Selon leur lecture, le projet vise « à permettre à l’autorité exécutive de se passer de toute habilitation de la représentation parlementaire, chaque fois qu’il s’agira de gestion de crises ou catastrophes naturelles ou sanitaires ». « Une telle marginalisation de l’Assemblée nationale sur des questions aussi importantes que l’exercice des droits des citoyens dans un contexte de gestion des situations d’urgence sécuritaire et sanitaire est inacceptable dans un Etat de droit fondé sur la séparation des pouvoirs constitutionnels », alertent les défenseurs des droits de l’homme. Qui font savoir que « dans un tel système, la séparation des pouvoirs exécutif, législatif et judiciaire revêt un statut de droit fondamental qui est inséparable de la protection des droits et libertés consacrés et garantis aux citoyens ».

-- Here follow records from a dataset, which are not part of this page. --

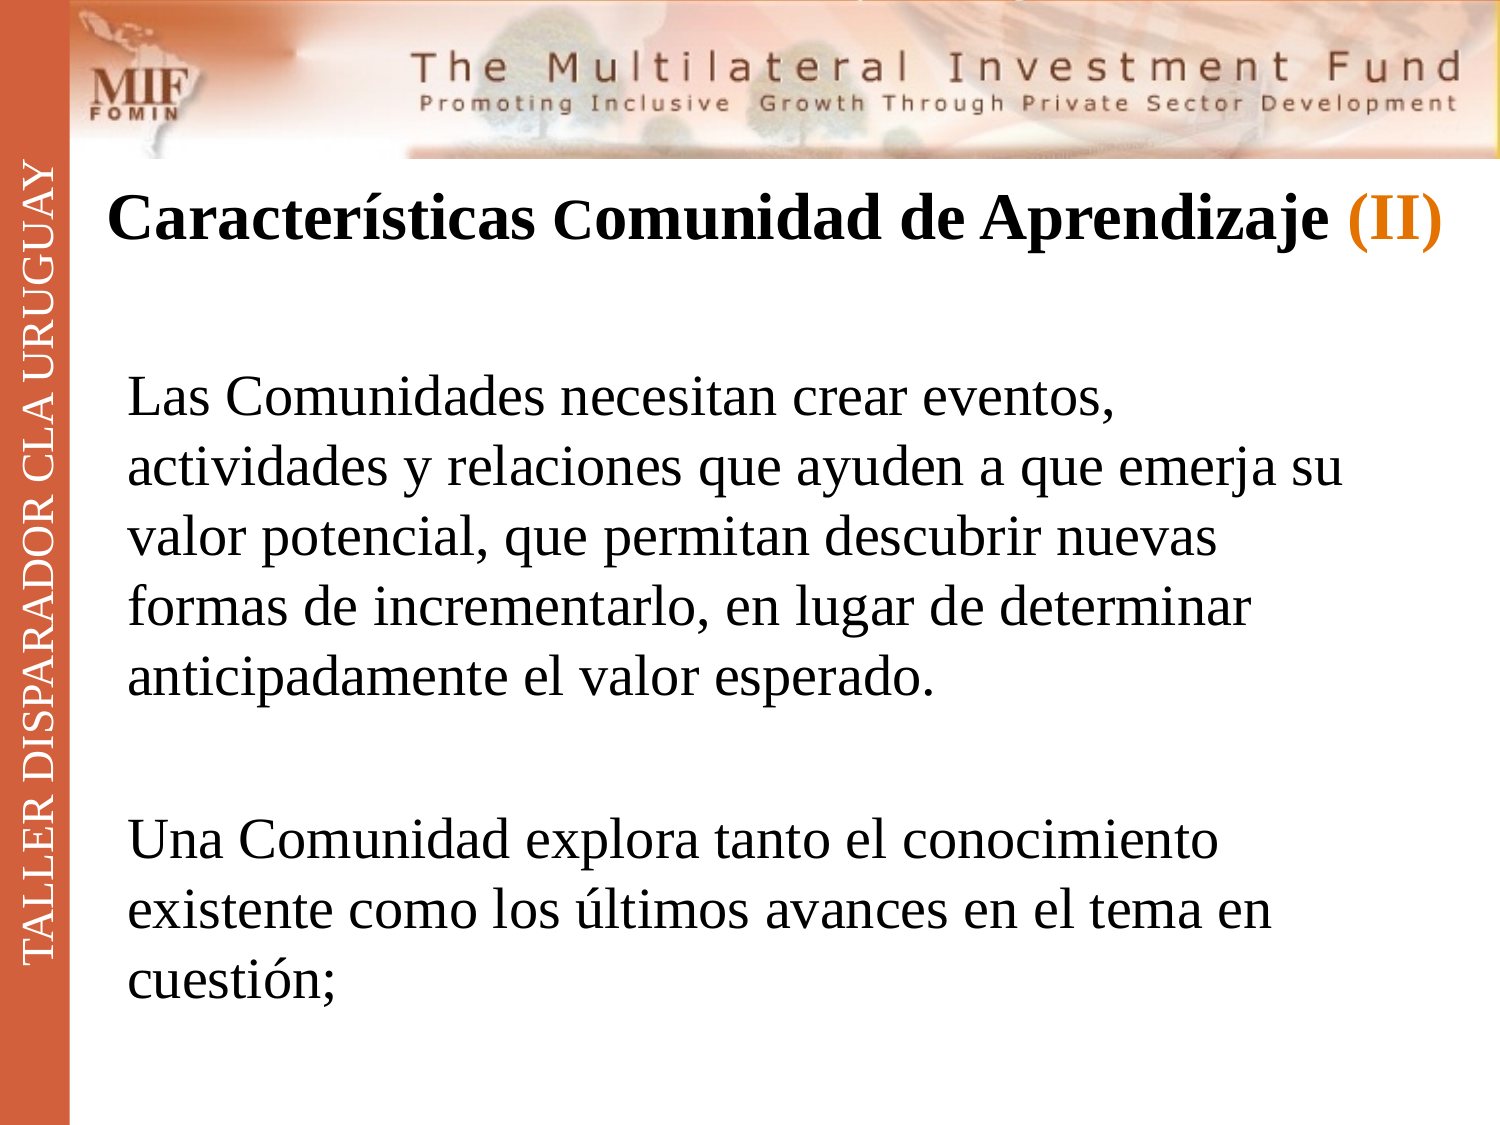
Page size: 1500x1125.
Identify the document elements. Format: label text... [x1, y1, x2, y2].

text_box Características Comunidad de Aprendizaje (II) [88, 174, 1463, 262]
picture [62, 0, 1500, 160]
text_box TALLER DISPARADOR CLA URUGUAY [0, 0, 70, 1125]
text_box Las Comunidades necesitan crear eventos, actividades y relaciones que ayuden a que emerja su valor potencial, que permitan descubrir nuevas formas de incrementarlo, en lugar de determinar anticipadamente el valor esperado. Una Comunidad explora tanto el conocimiento existente como los últimos avances en el tema en cuestión; [112, 349, 1388, 1025]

Il s’y ajoute que, selon eux, « l’urgence sanitaire est différente de l’urgence sécuritaire ». « Elle concerne toute la population et affecte tous les aspects de la vie sociale, économique, publique comme privée, du pays. Elle ne peut donc pas relever d’une loi, même modifiée, sur l’état d’urgence comme l’envisage le gouvernement dans son projet de Loi », indiquent les signataires du communiqué.

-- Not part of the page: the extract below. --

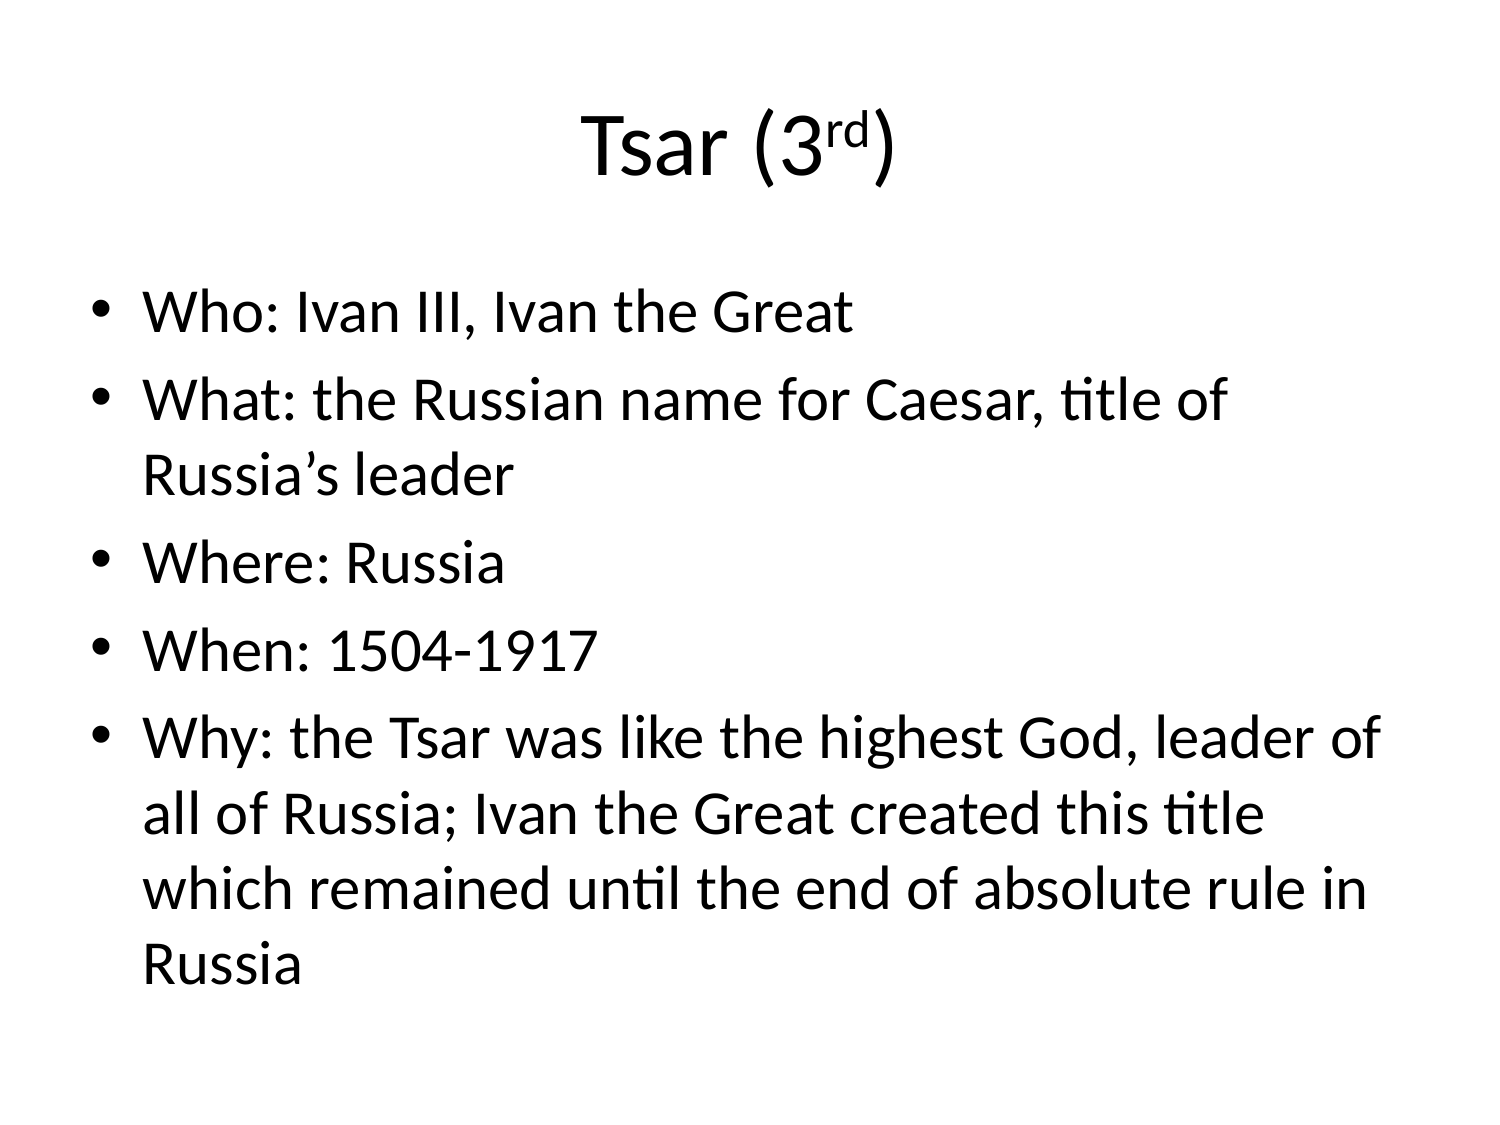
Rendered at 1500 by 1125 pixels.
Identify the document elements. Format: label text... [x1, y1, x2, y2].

title Tsar (3rd) [75, 45, 1425, 233]
list Who: Ivan III, Ivan the Great What: the Russian name for Caesar, title of Russia’s leader Where: Russia When: 1504-1917 Why: the Tsar was like the highest God, leader of all of Russia; Ivan the Great created this title which remained until the end of absolute rule in Russia [75, 262, 1425, 1005]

C’est pour cette raison, qu’ils demandent le retrait de la loi tout en rappelant que l’Etat sénégalais a prévu, dans le cadre de la mise en œuvre du Plan national de développement sanitaire et social (2019-2028), l’adoption d’un Code de la santé publique dont la fonction principale est de renforcer le cadre institutionnel et juridique de gestion des risques et des urgences sanitaires, afin de répondre aux exigences de l’Organisation mondiale de la santé (OMS) relatives à la mise en œuvre du Règlement sanitaire international (RSI) auquel le Sénégal adhéré en 2005.
Pour finir, les trois organisations ont tenu à rappeler à l’endroit des sages du Conseil Constitutionnel que « la justiciabilité des droits fondamentaux induit un contrôle de constitutionnalité, abstrait ou concret, a priori ou a posteriori, des normes infra-constitutionnelles ».